- Small male Australian marsupials prefer to forgo sleep for sex.
- During their three-week mating season, they sleep three hours a night less than usual.
- Female antechinuses survive for longer, and may feast on males once they die.
Male antechinuses have adopted an interesting survival strategy: foregoing sleep for sex during the mating season.
The surprising evolutionary move was discovered after a multi-year-long study that arduously tracked the small Australian marsupials through the coastal forest.
For the length of its three-week mating season, the male antechinus sleeps on average 12 hours a night, compared to its usual 15 hours, before dying and being eaten by its mate.
"In humans and other animals, restricting the normal amount of sleep leads to worse performance while awake, an effect that compounds night after night," said lead author Erika Zaid in a press release.
"And yet, the antechinus did just that: they slept 3 hours less per night, every night, for 3 weeks," said Zaid, who is a graduate researcher of animal, plant and soil sciences of La Trobe University in Melbourne.

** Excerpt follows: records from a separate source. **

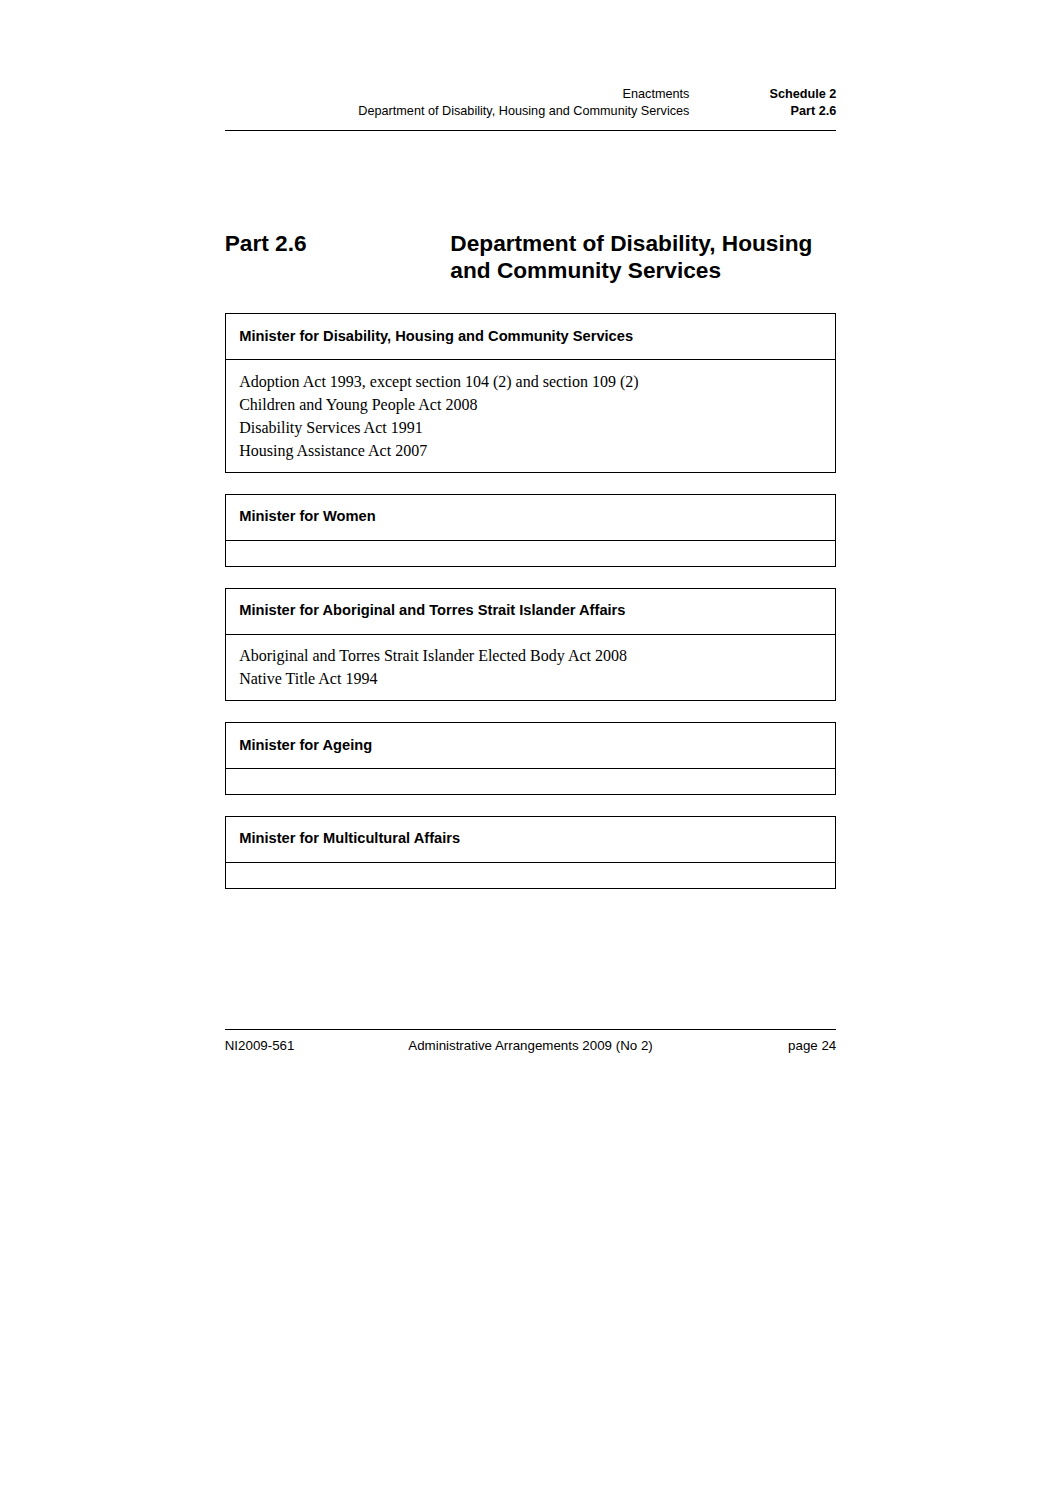| Enactments | Schedule 2 |
| Department of Disability, Housing and Community Services | Part 2.6 |
Part 2.6
Department of Disability, Housing and Community Services
| Minister for Disability, Housing and Community Services |
| Adoption Act 1993, except section 104 (2) and section 109 (2) Children and Young People Act 2008 Disability Services Act 1991 Housing Assistance Act 2007 |
| Minister for Women |
| Minister for Aboriginal and Torres Strait Islander Affairs |
| Aboriginal and Torres Strait Islander Elected Body Act 2008 Native Title Act 1994 |
| Minister for Ageing |
| Minister for Multicultural Affairs |
| NI2009-561 | Administrative Arrangements 2009 (No 2) | page 24 |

This is the first study to show land-dwelling animals sacrificing precious hours of slumber for reproduction.
"They have this super bizarre breeding system, which is quite common among flies and some fish, where the males live one year, have a single shot at securing all their reproductive success, and then they die," John Lesku, author on the study and zoologist at La Trobe University, told The New York Times.
Like fish and flies, antechinus live short lives. Females live just two years, while males die shortly after the breeding season.
The male corpses may provide a source of food for the females, according to a study published Jan. 18 in the journal Australian Mammalogy and reported by LiveScience.
"It is actually a little surprising that these animals do not sacrifice even more sleep during the breeding season, since they will soon die anyways," Zaid says. "In this way, keeping much of their sleep intact reveals the essential functions that sleep serves."
Still, for most animals, loss of sleep is a serious business. If humans were to extend their waking hours in the same way, that would cause a loss of focus that is equivalent to being lightly intoxicated.
The effect of the loss of sleep doesn't reset in the morning but instead is compounded every night.
The question, then, is how do these small creatures survive for three long weeks on relatively little sleep, and does it contribute to their short life spans?
"Three hours of sleep loss is not lethal in any animal we know of," Lesku said.
"So what's killing these males after one year? These males are just programmed to die, to end their evolutionary longevity after one year."
The study was published Thursday in the peer-reviewed journal Current Biology.